Everyday Elements Reimagined through an Artistic Lens
Office 'O' explores the intersection of utility and art, transforming mundane architectural elements—such as electrical boxes and hydrants—into sculptural interventions. Drawing inspiration from artists like Richard Serra and Daniel Buren, each piece is precisely composed in concrete or steel, becoming a site-specific gesture that enhances the spatial identity of its setting. These details shift functional objects into moments of aesthetic and conceptual reflection, anchoring the everyday in intentional design.
Richard Serra is one of the preeminent American artists and sculptors of the post-Abstract Expressionist period. Beginning in the late 1960s to the present, his work has played a major role in advancing the tradition of modern abstract sculpture in the aftermath of Minimalism. His work draws new, widespread attention to sculpture's potential for experience by viewers in both physical and visual terms, no less often within a site-specific, if not highly public setting.
Serra is still trying to make steel do things unprecedented in nature or architecture. “I actually taught the steel-producing industry to make forms they’d never dealt with before, and build machines they’d never built before to make them, which has helped them receive jobs in the aerospace industry,” he says. “We’ve come up together.” Band, a 72-foot serpentine ribbon, and the smaller and more subtle Torqued Torus Inversion, look simple enough in Serra’s quick sketches but become impossible to size up in elevation, the walls appearing to slant backward or forward with the minutest shift in the viewer’s position. The effect is especially spectacular in Sequence, a curlicued S that you enter on one side, emerging from another after negotiating a dizzying double spiral. “It’s almost like walking a Möbius strip—you get confused about what’s inside and outside,” the artist says.
French artist Daniel Buren’s expansive career has led to permanent installations around the world, including at the Guggenheim Bilbao, Storm King Art Center in New York, and Toyota Municipal Museum of Art in Tokyo, and landed him in the permanent collections of the Tate Modern and Paris Museum of Modern Art, among others. He had his first solo show in Milan at Galerie Apollinaire at the age of 30, yet three years later in 1971, Americans found his Peinture-Sculpture, a six-foot wide banner that divided the lobby of the Guggenheim Museum in New York, too offensive for public display and Buren was removed from the group show. Three decades later, the same museum hosted a retrospective of Buren’s work. Now, Buren’s five-decade history is condensed into five paintings (one from each decade) on view at The 2015 Amory Show in New York.

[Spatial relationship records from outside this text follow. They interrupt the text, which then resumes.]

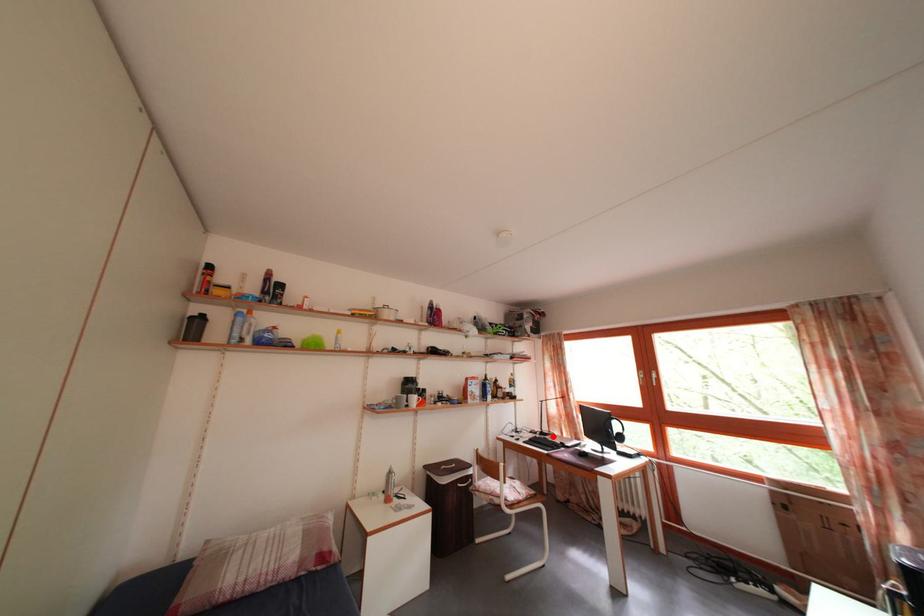
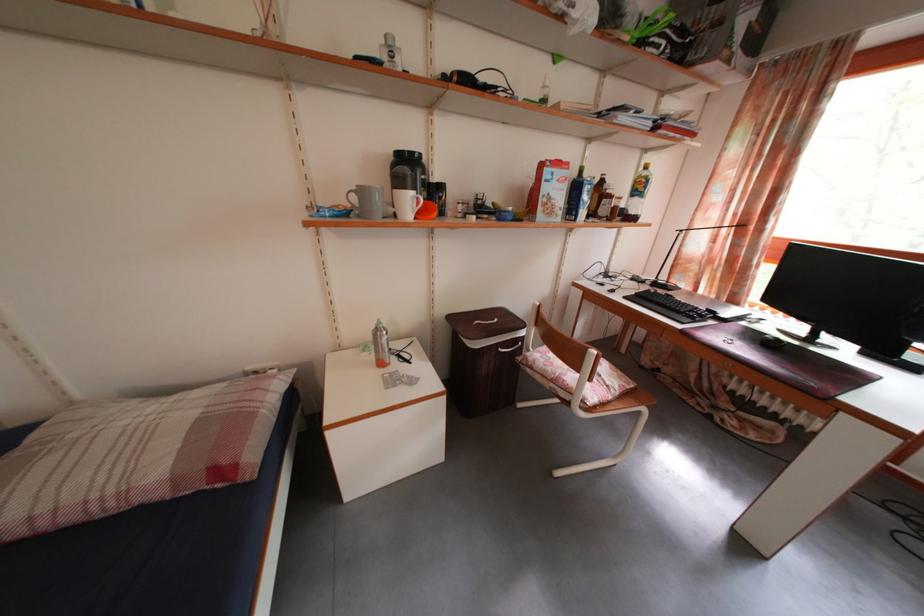
Question: I am providing you with two images of the same scene from different viewpoints. In image1, a red point is highlighted. Considering the same 3D point in image2, which of the following is correct?

Choices:
 (A) It is closer
 (B) It is farther

Answer: (A)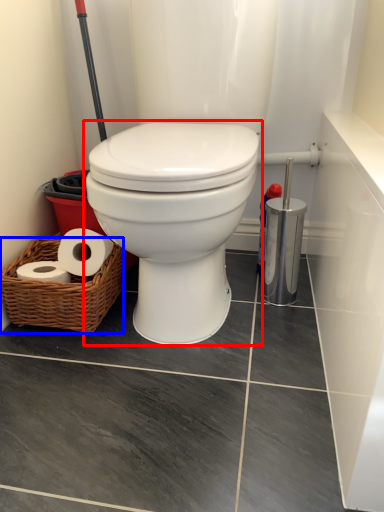
Question: Which object is closer to the camera taking this photo, toilet (highlighted by a red box) or basket (highlighted by a blue box)?

Choices:
 (A) toilet
 (B) basket

Answer: (A)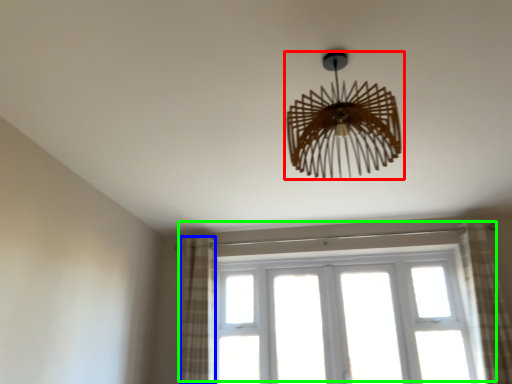
Question: Which object is positioned closest to lamp (highlighted by a red box)? Select from curtain (highlighted by a blue box) and window (highlighted by a green box).

Choices:
 (A) curtain
 (B) window

Answer: (A)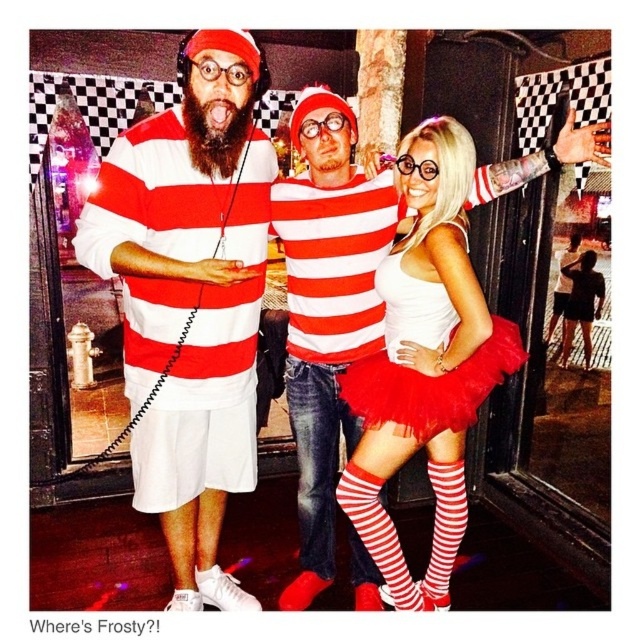
Locate an element on the screen. This screenshot has width=640, height=640. matte white shorts at center is located at coordinates (189, 298).

Does matte white shorts at center have a lesser width compared to red tulle skirt at center?

Yes.

Does matte white shorts at center come in front of red tulle skirt at center?

Yes, it is in front of red tulle skirt at center.

Who is more distant from viewer, (x=218, y=336) or (x=470, y=365)?

Positioned behind is point (x=218, y=336).

Locate an element on the screen. matte white shorts at center is located at coordinates (189, 298).

Between white tulle skirt at center and red tulle skirt at center, which one appears on the right side from the viewer's perspective?

Positioned to the right is red tulle skirt at center.

Is white tulle skirt at center in front of red tulle skirt at center?

Yes, it is.

Is point (420, 170) closer to viewer compared to point (429, 381)?

No.

Where is `white tulle skirt at center`? white tulle skirt at center is located at coordinates (426, 364).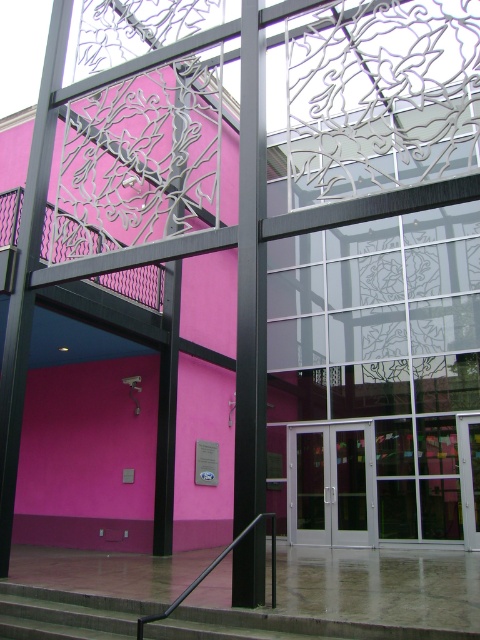
Between point (228, 628) and point (272, 538), which one is positioned in front?

Point (228, 628) is more forward.

Which of these two, concrete stairs at lower center or black metal/rail at lower center, stands taller?

concrete stairs at lower center is taller.

Identify the location of concrete stairs at lower center. (67, 612).

Is white glass door at center closer to camera compared to black metal/rail at lower center?

No.

Who is taller, white glass door at center or black metal/rail at lower center?

Standing taller between the two is white glass door at center.

Is point (326, 512) closer to viewer compared to point (252, 525)?

No, it is behind (252, 525).

The height and width of the screenshot is (640, 480). Find the location of `white glass door at center`. white glass door at center is located at coordinates (332, 484).

Between concrete stairs at lower center and white glass door at center, which one appears on the left side from the viewer's perspective?

From the viewer's perspective, concrete stairs at lower center appears more on the left side.

Does concrete stairs at lower center have a lesser width compared to white glass door at center?

In fact, concrete stairs at lower center might be wider than white glass door at center.

Is point (29, 600) less distant than point (367, 528)?

Yes, it is in front of point (367, 528).

At what (x,y) coordinates should I click in order to perform the action: click on concrete stairs at lower center. Please return your answer as a coordinate pair (x, y). The image size is (480, 640). Looking at the image, I should click on (67, 612).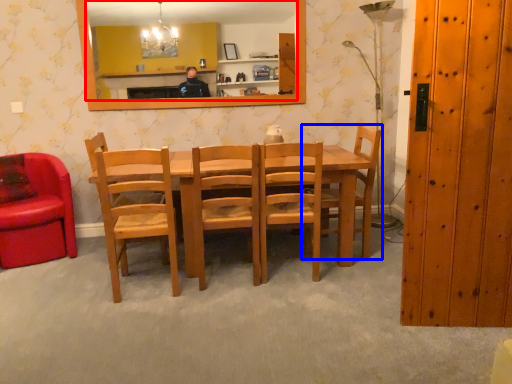
Question: Which of the following is the closest to the observer, mirror (highlighted by a red box) or chair (highlighted by a blue box)?

Choices:
 (A) mirror
 (B) chair

Answer: (B)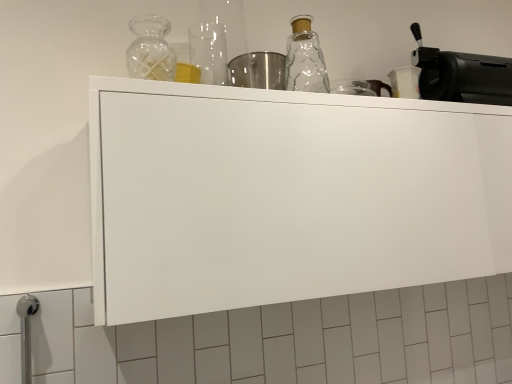
Question: From their relative heights in the image, would you say black matte coffee machine at upper right is taller or shorter than white matte cabinet at upper center?

Choices:
 (A) short
 (B) tall

Answer: (A)

Question: Is black matte coffee machine at upper right bigger or smaller than white matte cabinet at upper center?

Choices:
 (A) big
 (B) small

Answer: (B)

Question: Estimate the real-world distances between objects in this image. Which object is closer to the clear glass bottle at upper center?

Choices:
 (A) black matte coffee machine at upper right
 (B) white matte cabinet at upper center

Answer: (B)

Question: Which of these objects is positioned farthest from the white matte cabinet at upper center?

Choices:
 (A) clear glass bottle at upper center
 (B) black matte coffee machine at upper right

Answer: (B)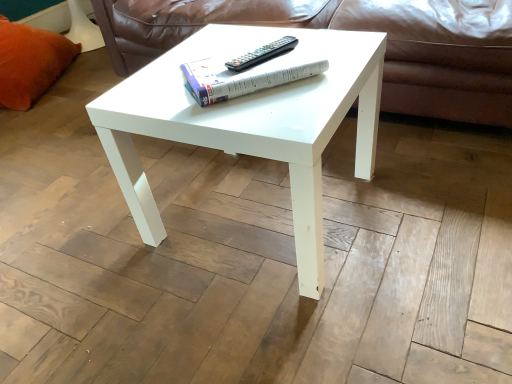
Locate an element on the screen. free spot above white glossy coffee table at center (from a real-world perspective) is located at coordinates (243, 69).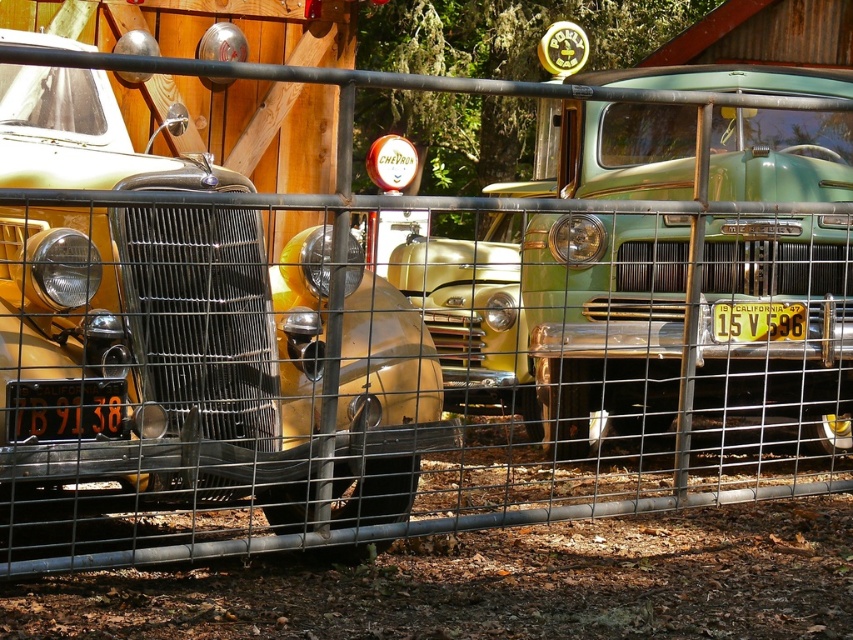
Can you confirm if matte yellow car at left is taller than yellow metal license plate at center?

Yes, matte yellow car at left is taller than yellow metal license plate at center.

Does matte yellow car at left come behind yellow metal license plate at center?

No, matte yellow car at left is closer to the viewer.

This screenshot has height=640, width=853. Describe the element at coordinates (218, 364) in the screenshot. I see `matte yellow car at left` at that location.

Identify the location of matte yellow car at left. The width and height of the screenshot is (853, 640). (218, 364).

Is point (387, 468) behind point (103, 384)?

Yes, it is behind point (103, 384).

Who is more forward, (x=102, y=234) or (x=91, y=397)?

Point (x=91, y=397) is in front.

Between point (376, 403) and point (20, 440), which one is positioned in front?

Point (20, 440)

Find the location of a particular element. The image size is (853, 640). matte yellow car at left is located at coordinates (218, 364).

Is black metal license plate at lower left bigger than yellow metal license plate at center?

Actually, black metal license plate at lower left might be smaller than yellow metal license plate at center.

The height and width of the screenshot is (640, 853). I want to click on black metal license plate at lower left, so 64,410.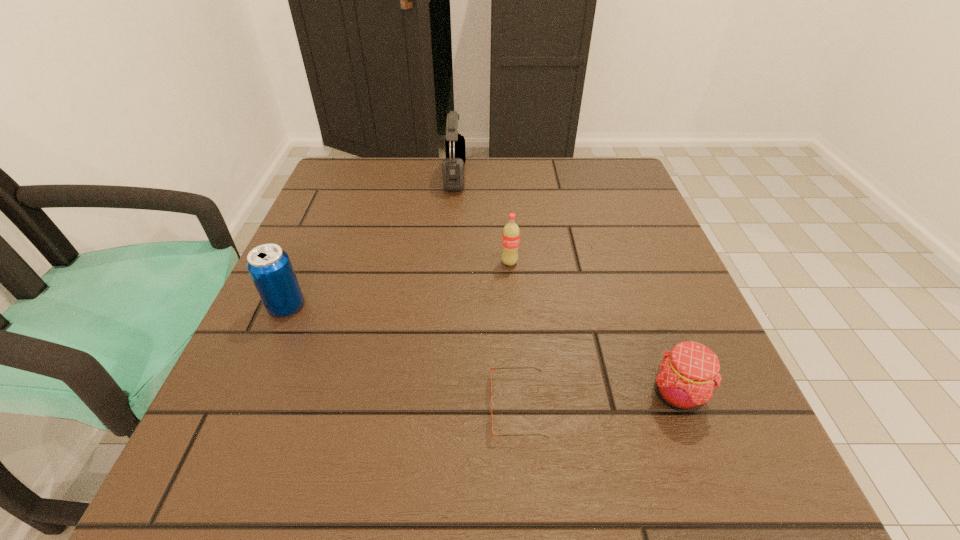
Find the location of a particular element. The height and width of the screenshot is (540, 960). free space at the near edge of the desktop is located at coordinates (616, 477).

Locate an element on the screen. The height and width of the screenshot is (540, 960). vacant space at the left edge of the desktop is located at coordinates (284, 343).

Find the location of `vacant space at the right edge of the desktop`. vacant space at the right edge of the desktop is located at coordinates (700, 416).

Image resolution: width=960 pixels, height=540 pixels. In the image, there is a desktop. What are the coordinates of `free space at the far left corner` in the screenshot? It's located at (344, 185).

Locate an element on the screen. Image resolution: width=960 pixels, height=540 pixels. vacant space at the far right corner is located at coordinates (631, 174).

Find the location of `free space between the leftmost object and the headset`. free space between the leftmost object and the headset is located at coordinates (371, 241).

The width and height of the screenshot is (960, 540). In order to click on free area in between the tallest object and the farther soda in this screenshot , I will do `click(482, 219)`.

Where is `free area in between the fourth tallest object and the nearer soda`? This screenshot has height=540, width=960. free area in between the fourth tallest object and the nearer soda is located at coordinates (482, 350).

Find the location of a particular element. This screenshot has height=540, width=960. free area in between the nearer soda and the sunglasses is located at coordinates (402, 356).

In order to click on vacant region between the sunglasses and the right soda in this screenshot , I will do `click(514, 334)`.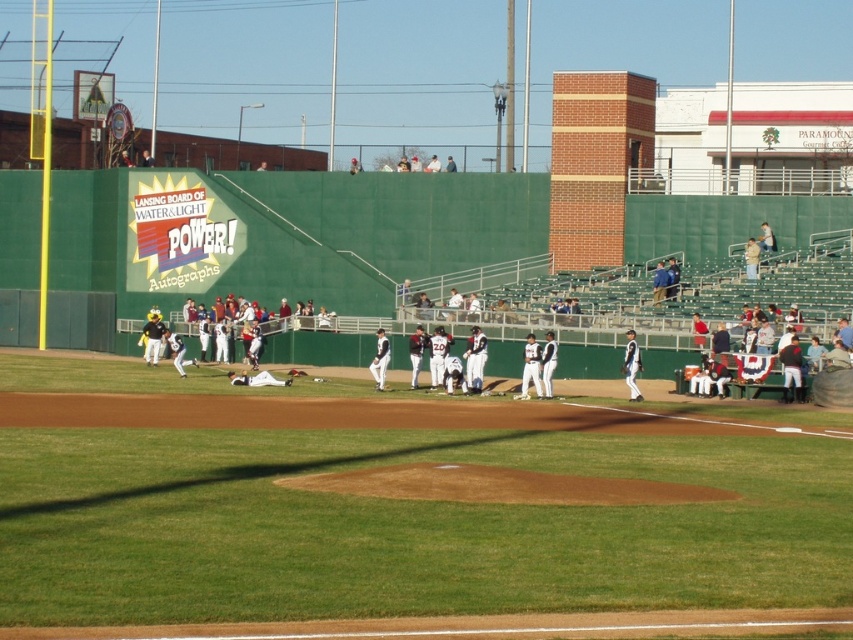
Question: Can you confirm if green grass field at center is wider than white uniformed player at center?

Choices:
 (A) yes
 (B) no

Answer: (A)

Question: Is green grass field at center bigger than white uniformed player at center?

Choices:
 (A) no
 (B) yes

Answer: (B)

Question: Is green grass field at center behind white uniformed player at center?

Choices:
 (A) yes
 (B) no

Answer: (B)

Question: Among these objects, which one is farthest from the camera?

Choices:
 (A) green grass field at center
 (B) white uniformed player at center

Answer: (B)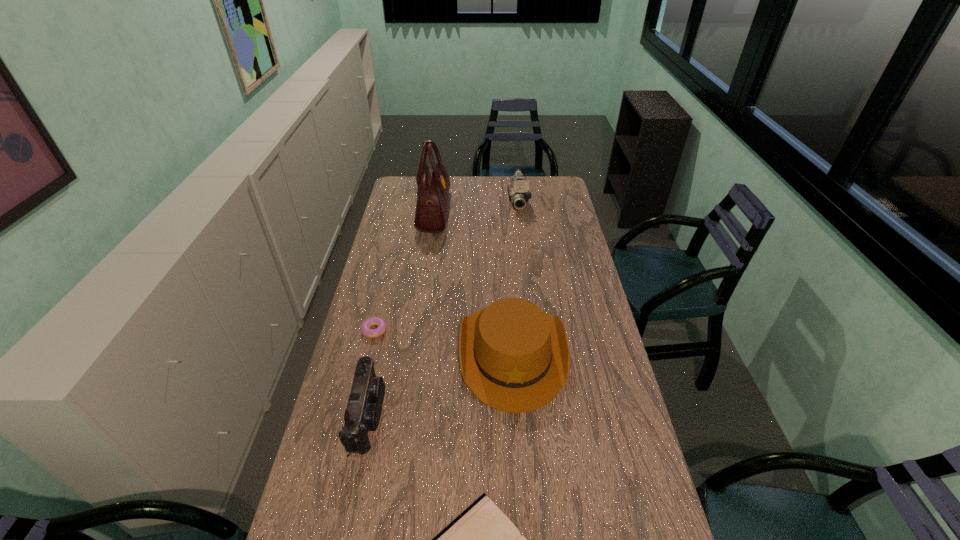
Locate an element on the screen. Image resolution: width=960 pixels, height=540 pixels. handbag is located at coordinates (433, 181).

This screenshot has height=540, width=960. What are the coordinates of `the farther camcorder` in the screenshot? It's located at (518, 192).

Identify the location of the right camcorder. (518, 192).

Locate an element on the screen. The width and height of the screenshot is (960, 540). cowboy hat is located at coordinates (515, 358).

I want to click on the nearer camcorder, so click(364, 405).

Where is `the left camcorder`? the left camcorder is located at coordinates (364, 405).

The image size is (960, 540). Find the location of `doughnut`. doughnut is located at coordinates (371, 333).

The image size is (960, 540). Identify the location of vacant space located on the front-facing side of the handbag. (464, 211).

Image resolution: width=960 pixels, height=540 pixels. Find the location of `vacant space situated on the front-facing side of the taller camcorder`. vacant space situated on the front-facing side of the taller camcorder is located at coordinates (524, 241).

Locate an element on the screen. free space located on the front-facing side of the cowboy hat is located at coordinates (522, 496).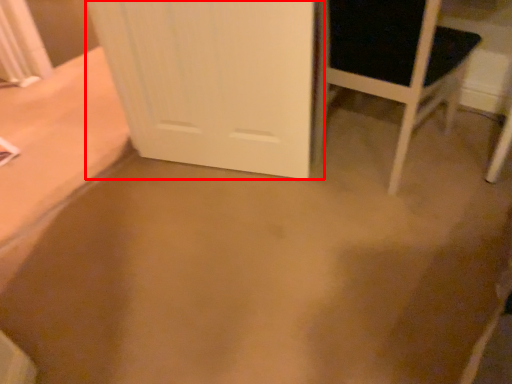
Question: From the image's perspective, what is the correct spatial positioning of door (annotated by the red box) in reference to chair?

Choices:
 (A) below
 (B) above

Answer: (A)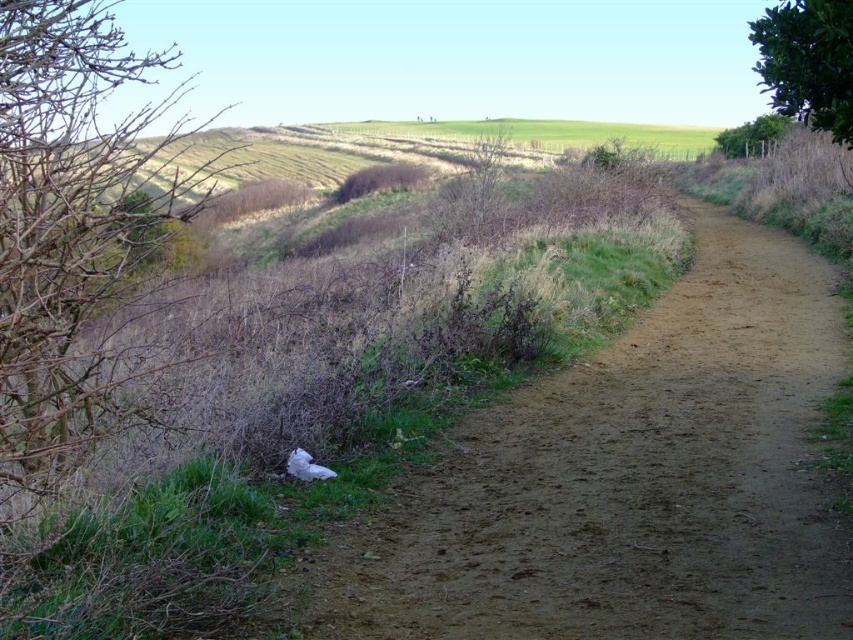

Despite showing only a small portion of his oeuvre, each work at the fair involves a motif that has been with the Paris-based artist since the beginning: stripes. Be it a striped fabric on top of which he has painted abstract shapes, colorful stripes painted on canvas, or brown and black stripes made of resin and marble, the repetition of vertical lines is consistent in Buren’s work. For every exhibition, Buren also creates entirely new bodies of in situ (site-specific) work. At the closing of a show, his works are either entirely destroyed or attached to a set of rules that determine future placement. While works on view at The Armory Show were once in situ, they now follow such rules.
An architectural Detail is a small piece of the whole, yet it has the power to characterize and define the entire building. Details tell us what a building is; they are fundamental to the life and personality of a space. Additionally, the design of a simple connection can and should be indicative of the designer's attitude toward the building in general; indeed, detail is architecture at its smallest size.
In architecture details prove the level of knowledge and skill of both the architect, the manufacturer and the craftsman – and they are REAL! Details are determined by the material qualities and by the technical as well as cultural understanding of their purpose and meaning. Details determine the essence, durability and vitality of the building in present situations and over time. Details supply new perceptions and findings long after the idiomatic treatment of the building has been exhausted.